A practical pattern is to combine systems so each holds what it does best:
  • Keep transactional and structured metadata (user records, orders, logs) in a relational or NoSQL store.
  • Store embeddings and ANN indexes in a vector database for similarity search.
  • Link records via IDs or metadata so that a vector search returns candidate IDs, which you then enrich with data from the primary store.
Example flow for a RAG pipeline:
  1. Ingest docs → create embeddings → index in vector DB.
  2. Query with user prompt → compute query embedding → perform ANN search in vector DB.
  3. Retrieve top-K document IDs → fetch full metadata/content from relational/NoSQL store → feed into language model.

When to use what

  • Use a vector database when:
    • Your problem is semantic or similarity-based and requires fast nearest-neighbor search over dense embeddings.
    • Examples: semantic search, image similarity, RAG, personalized recommendations.
  • Use a relational database when:
    • You need strong schema enforcement, complex joins/aggregations, and transactional integrity (ACID).
  • Use NoSQL when:
    • You need flexible schemas, rapid iteration, and horizontal scaling for high throughput read/write workloads.
The image is a comparison chart of vector, relational, and NoSQL databases, detailing their data structures, query methods, primary use cases, and scalability. It highlights attributes such as high-dimensional vectors, SQL queries, and document/key queries for each type.

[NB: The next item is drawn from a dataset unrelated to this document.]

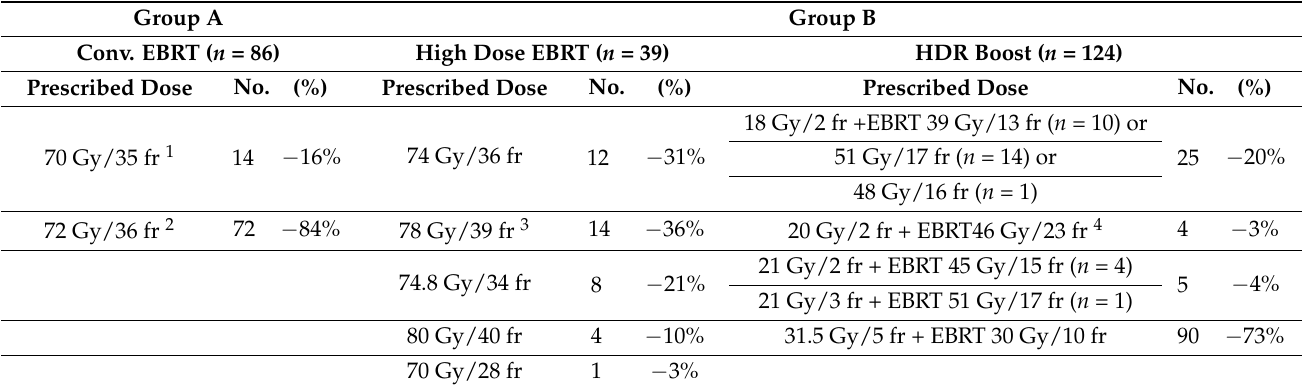
Table 2. Treatment schedule.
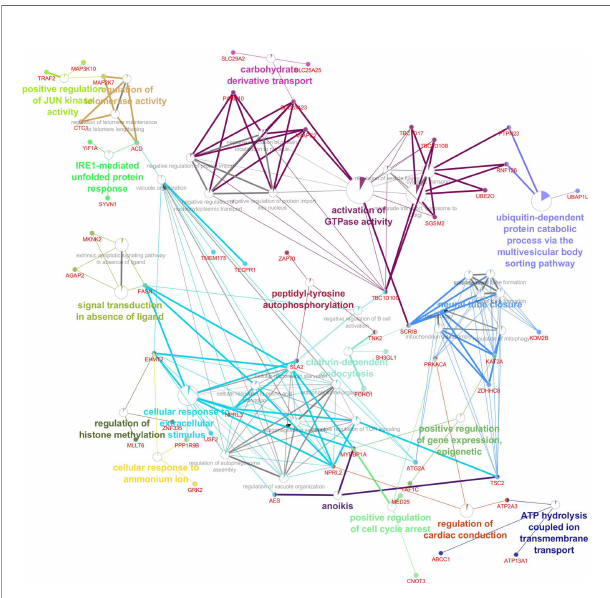
FIGURE 7 | The Gene, Gene Ontology and pathway, related modules involved in the disease severity of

Why do we need another kind of database when we already have NoSQL or SQL databases? The short answer: different primary use cases. Vector databases are specialized for extracting and operating on meaning encoded in embeddings. They are not drop-in replacements for relational or document stores:
  • Transactional analytics, precise counts, and complex aggregations are still best handled by relational databases—these queries may be unsupported or inefficient in vector DBs.
  • Vector databases are best used as complementary systems. A common architecture persists: store structured records and metadata in relational/NoSQL stores, and store embeddings with ANN indexes in a vector database for semantic retrieval.
Use vector databases for semantic, similarity, and retrieval-first problems. Keep structured transactional data and complex relational queries in relational databases; use NoSQL for flexible, high-throughput document or key-value workloads.
That’s it for this lesson. See you in the next one.